Lessons learnt from this

Although this breach of data protection law was related to data brokers involved in the political process, the lessons still apply to other organisations operating in different sectors.

The fine issued should serve as a strong warning to organisations who collect personal data during a registration process. Increased public awareness around this issue following several high-profile incidents has clearly prompted the ICO to start taking more action.

The first step is to ensure front-facing privacy notices are written in a way that fully informs the data subject about what happens to their personal data once they submit it. The tenants of lawfulness, transparency and fairness should be adhered to at all times.
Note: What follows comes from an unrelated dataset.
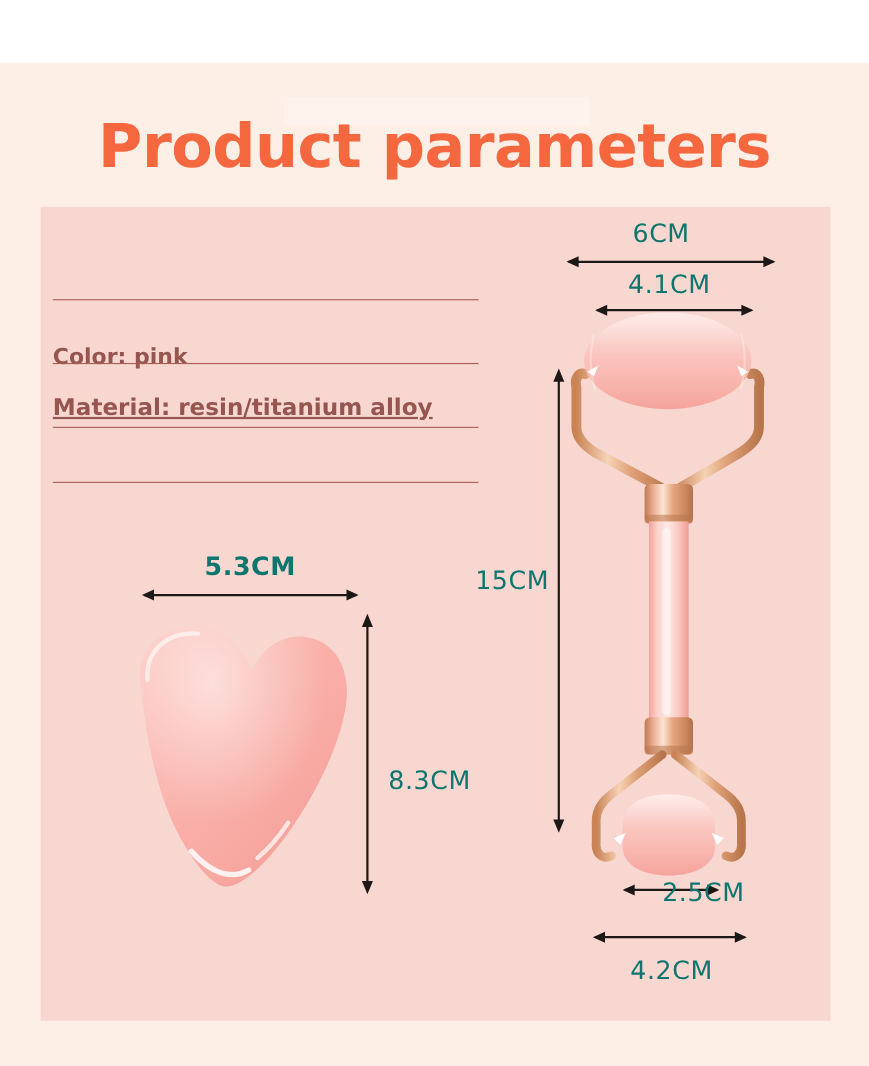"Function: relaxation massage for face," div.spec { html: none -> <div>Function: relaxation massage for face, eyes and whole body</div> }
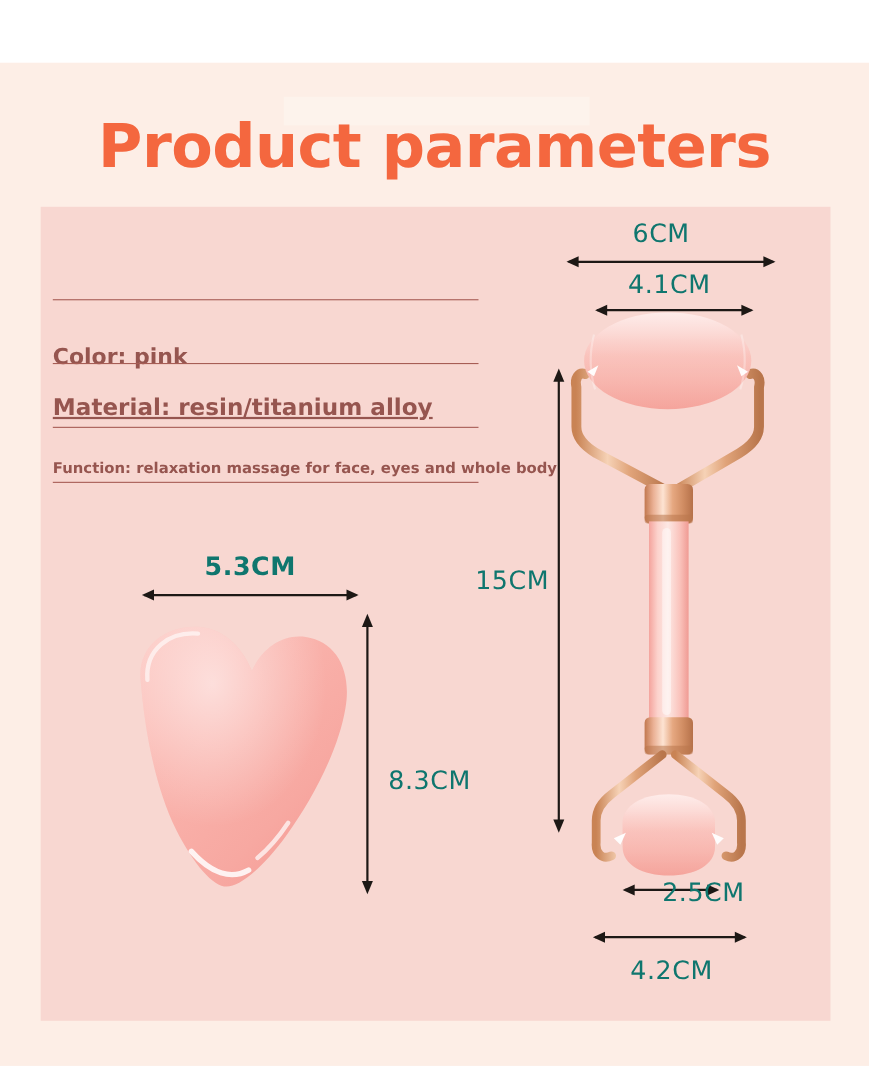"2.5CM" #dim-25cm { margin-left: 30px -> none; top: 799px -> 817px }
Your privacy policy should include information about:

  • Who the data controller is
  • Which lawful basis for processing is being used for that processing activity (consent, legitimate interest etc.
  • What categories of data are being collected
  • If the data is being shared with third-parties, with whom it is shared
  • How long the data will be retained for
  • How the data subject can exercise their rights over the data they have supplied

This should all be provided in plain writing, which is easily understandable by the general public. The use of legal jargon and overly complex technical terms to confuse and distract data subjects as to what is actually happening with their data will not be tolerated by the ICO.

Secondly, an organisation’s data protection policy should attest commitment to the fundamental principles of data protection. Unlike the privacy notice, the data protection policy is for internal use, clearly setting out the rights and obligations of the parties involved in the data processing process for employees handling the data. This document should serve as the “ten commandments of data protection.” (although not necessarily limited to 10 clauses).

A data protection policy should address:

  • The scope of the policy
  • To whom the policy applies to
  • Which types of data does the policy apply to
  • Information security standards
  • Retention and destruction schedules
  • How to escalate an issue involving data protection

With the GDPR now fully applicable as of 25th May 2018, organisations undertaking questionable practices involving data subject’s personal data will now be met with more punitive measures. The harsher penalties (up to 4% of global annual turnover or €20m, whichever is higher) will act as a strong deterrent to organisations with poor data protection practices and give some assurance to data-subjects. Taking these first steps in a compliance project can serve as a platform for the compliance project as a whole.

At a time where public distrust of data collection practices is high, those who take a proactive approach to the fundamental rights and freedoms of data subjects and data protection as a whole are in pole position to win the trust and confidence of data subjects.